Warga Gaza Marah atas Pernyataan Donald Trump: Kami Tidak Akan Pergi
By Cecep Mahmud
06 Feb 2025

Donald Trump, menyatakan bahwa AS berencana untuk “mengambil alih” Gaza dan menyarankan pemindahan permanen warga Palestina dari wilayah tersebut. (tangkap layar X/@krassenstein)
LBJ - Warga Palestina di Gaza tengah merespons dengan kemarahan dan ketidakpercayaan terhadap pernyataan kontroversial Presiden Amerika Serikat, Donald Trump, yang menyatakan bahwa AS berencana untuk “mengambil alih” Gaza dan menyarankan pemindahan permanen warga Palestina dari wilayah tersebut.

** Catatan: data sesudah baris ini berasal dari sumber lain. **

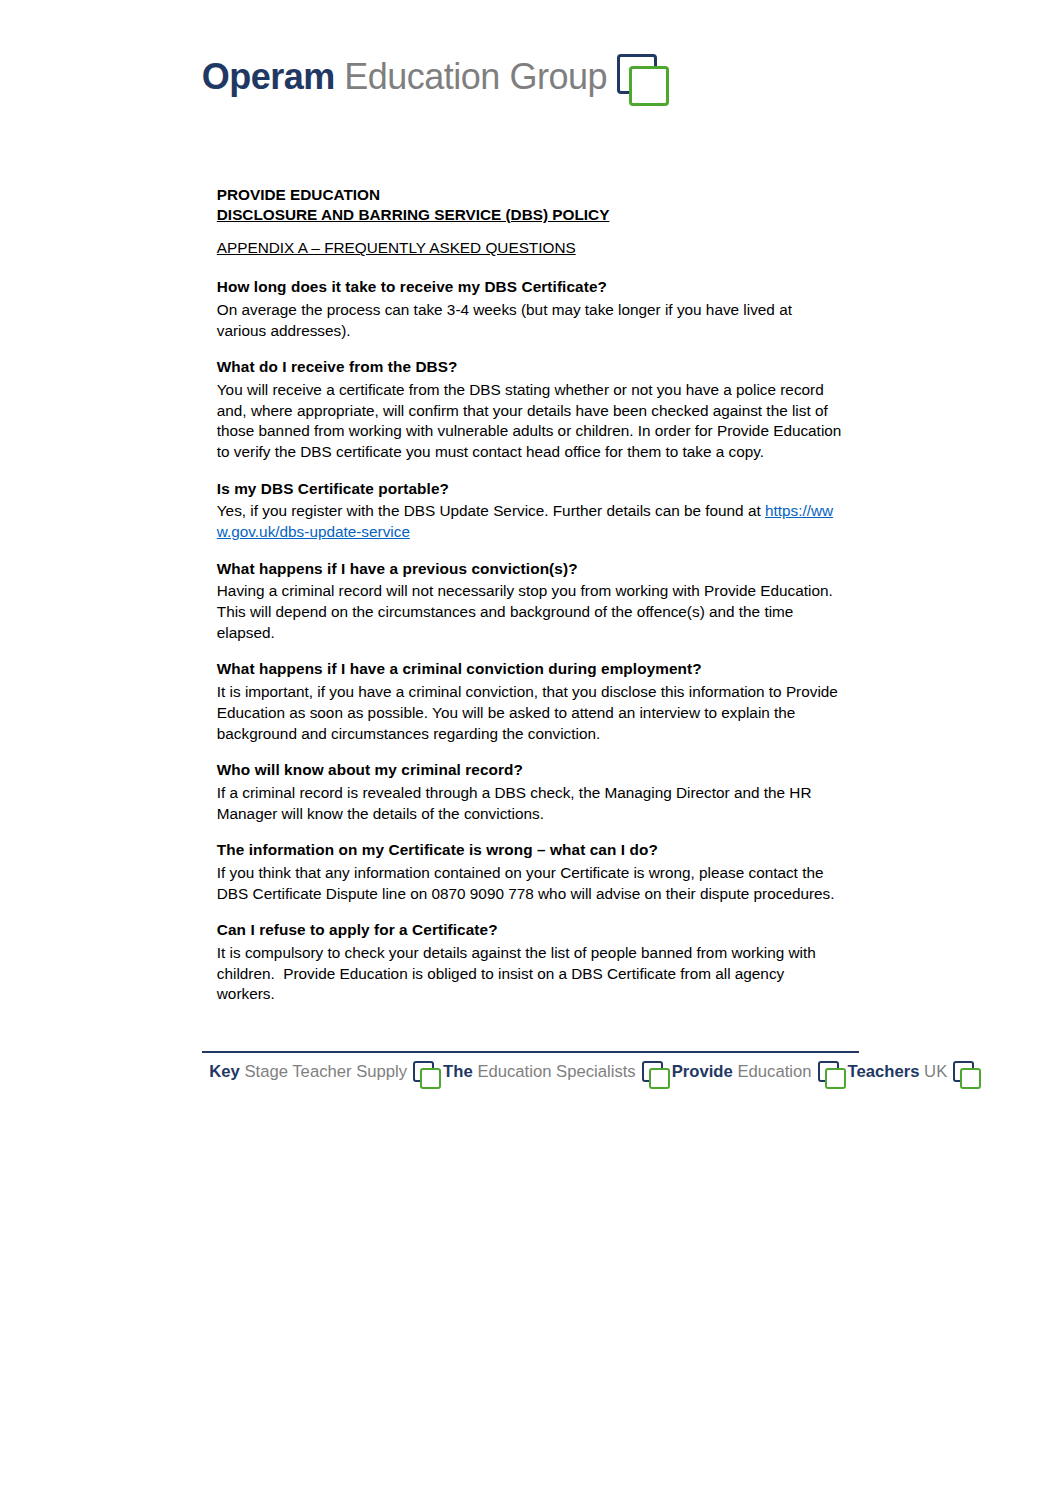Operam Education Group
PROVIDE EDUCATION
DISCLOSURE AND BARRING SERVICE (DBS) POLICY
APPENDIX A – FREQUENTLY ASKED QUESTIONS
How long does it take to receive my DBS Certificate?
On average the process can take 3-4 weeks (but may take longer if you have lived at various addresses).
What do I receive from the DBS?
You will receive a certificate from the DBS stating whether or not you have a police record and, where appropriate, will confirm that your details have been checked against the list of those banned from working with vulnerable adults or children. In order for Provide Education to verify the DBS certificate you must contact head office for them to take a copy.
Is my DBS Certificate portable?
Yes, if you register with the DBS Update Service. Further details can be found at https://www.gov.uk/dbs-update-service
What happens if I have a previous conviction(s)?
Having a criminal record will not necessarily stop you from working with Provide Education. This will depend on the circumstances and background of the offence(s) and the time elapsed.
What happens if I have a criminal conviction during employment?
It is important, if you have a criminal conviction, that you disclose this information to Provide Education as soon as possible. You will be asked to attend an interview to explain the background and circumstances regarding the conviction.
Who will know about my criminal record?
If a criminal record is revealed through a DBS check, the Managing Director and the HR Manager will know the details of the convictions.
The information on my Certificate is wrong – what can I do?
If you think that any information contained on your Certificate is wrong, please contact the DBS Certificate Dispute line on 0870 9090 778 who will advise on their dispute procedures.
Can I refuse to apply for a Certificate?
It is compulsory to check your details against the list of people banned from working with children. Provide Education is obliged to insist on a DBS Certificate from all agency workers.
Key Stage Teacher Supply
The Education Specialists
Provide Education
Teachers UK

Pernyataan tersebut disampaikan dalam konferensi pers bersama Perdana Menteri Israel, Benjamin Netanyahu, yang disebut-sebut bertanggung jawab atas kehancuran Gaza akibat perang yang masih berlangsung.
Wasayef Abed, seorang perempuan Palestina berusia 36 tahun yang saat ini tinggal di kamp pengungsi di Deir el-Balah setelah rumahnya di Gaza utara hancur, menegaskan bahwa ia tidak akan meninggalkan Gaza meskipun dihadapkan pada tekanan internasional.
“Ibu saya dan saya tidak akan pernah pergi dari sini,” katanya, sambil menambahkan bahwa tujuan utama mereka adalah kembali ke rumah mereka yang hancur.
Baca juga: Trump akan Tarik AS dari Dewan HAM PBB, UNRWA Kembali Jadi Sorotan
Wasayef menilai komentar Trump sebagai bentuk tekanan politik terhadap warga Palestina dan kelompok bersenjata di Gaza seperti Hamas.
“Orang-orang di sini tidak akan menerima pemindahan paksa. Kami sudah menghadapi pemindahan internal, tetapi memaksa kami keluar dari negara kami tidak akan pernah berhasil,” ujarnya.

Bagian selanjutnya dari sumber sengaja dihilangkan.